WHEN the nation completes today as scheduled the enhanced and general community quarantine schemes imposed on various parts of the archipelago, our country and people will have experienced 107 days of continuous lockdown/quarantine in the desperate effort to control the coronavirus disease 2019 (Covid-19) pandemic.
The past three months have indisputably been an exacting time of trial and tribulation for both the citizenry and the government. Our people have endured draconian restrictions and deprivations in their lives. The government, led by the Inter-Agency Task Force for the Management of Emerging Infectious Diseases (IATF-EID), has had only dubious success in stopping the spread of the virus and shoring up the capabilities of our health care system for testing and treatment.
Covid-19 clearly is still alive and well in our land. More of our people will be infected because there is still no vaccine against it and no immunity.
The economy has been devastated as much by the self-inflicted lockdown as by the ravages of the disease. The economy is set to contract by 3.4 percent this year and it must now battle the agony of recession. Overseas employment, business process outsourcing and tourism — three of our biggest income earners have been among the sectors most adversely hit. Once dynamic, the hospitality and restaurant industry has been flattened by restrictions. Many businesses have had to close down. At least 3 million of our workers have already lost their jobs.
Now, the government needs to make a decision and plan what it will do in the continuing struggle against the pandemic because, clearly, the emergency is not over and there is still a lot of work to do.
It makes sense to give the highest priority now to economic recovery because success in every national undertaking, including public health, will depend on the vitality and productivity of the economy.
In planning our way forward, we must also guard against those among us whose chief interest lies perversely in driving the nation into rash and hysterical actions in the pandemic by scaring and alarming our people.

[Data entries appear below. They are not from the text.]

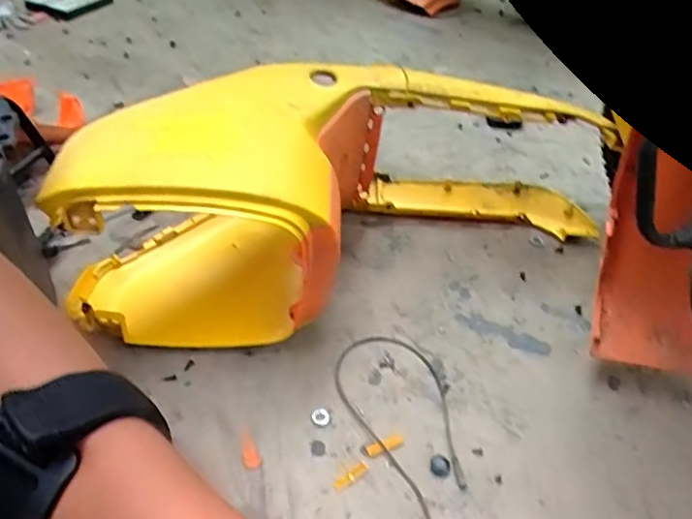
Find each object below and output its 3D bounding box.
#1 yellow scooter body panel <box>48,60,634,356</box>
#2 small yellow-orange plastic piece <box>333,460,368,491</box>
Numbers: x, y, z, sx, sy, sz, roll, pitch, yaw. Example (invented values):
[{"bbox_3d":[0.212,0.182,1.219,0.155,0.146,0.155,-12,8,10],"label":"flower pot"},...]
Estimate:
[{"bbox_3d":[0.014,-0.114,0.858,0.792,0.288,0.268,-20,49,-24],"label":"yellow scooter body panel"},{"bbox_3d":[0.006,0.254,0.683,0.047,0.004,0.012,-26,52,-29],"label":"small yellow-orange plastic piece"}]

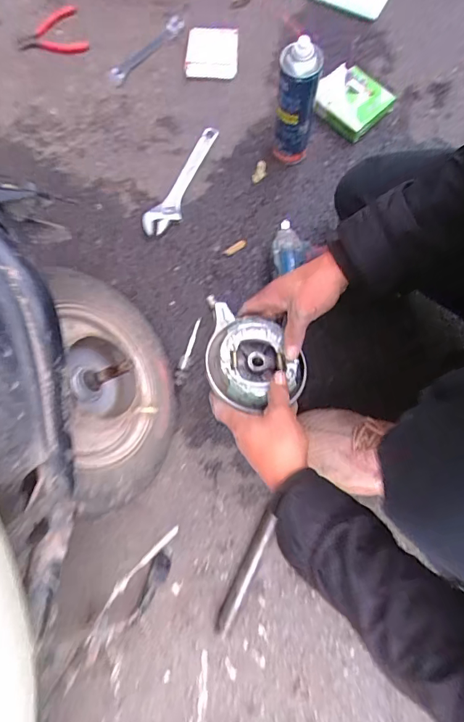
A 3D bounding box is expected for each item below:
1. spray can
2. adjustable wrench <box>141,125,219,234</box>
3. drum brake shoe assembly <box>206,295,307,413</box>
[{"bbox_3d":[0.104,-0.416,0.715,0.060,0.219,0.061,0,77,2],"label":"spray can"},{"bbox_3d":[-0.087,-0.337,0.824,0.054,0.017,0.238,30,80,8],"label":"adjustable wrench"},{"bbox_3d":[0.030,-0.005,0.549,0.126,0.037,0.136,0,76,2],"label":"drum brake shoe assembly"}]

In this regard, we want to call attention to the repeated efforts by a group of University of the Philippines (UP) professors and researchers to issue escalating dark predictions about the pandemic in our midst.
Earlier in the month, the group showed their hand when they heavily publicized their prediction that the country would be facing 40,000 Covid infections by today, June 30.
Now, they have upped their forecast with a new prediction that Covid-19 cases in the country could reach 60,000 by July 31.
The group claims to be composed of experts, yet not one of them is evidently a medical expert or scientist who has done work on infectious diseases or public health policy
Their forecast is gross. The death toll, they claim, may climb to 1,300 by July 31.
The group is composed of UP mathematics professor Dr. Guido David, UP political science assistant professor Ranjit Singh Rye, Ma. Patricia Agbulos of OCTA Research, and biology professor Rev. Fr. Nicanor Austriaco of the Providence College and the University of Santo Tomas.
Nothing in what they say is in the least amusing because they plainly do not know what they are talking about. At their shallowest, we can say that they are merely seeking publicity. But they could also pose something more sinister, in that their objective could be to create public panic and hysteria in order to make fighting the virus more difficult for the government.
We ask, therefore, what the IATF-IED and the government proposes to do about this deliberate misinformation campaign in our public life. Will these experts at least be asked to produce their credentials? Should the State be paying salaries to people who specialize in this kind of mayhem?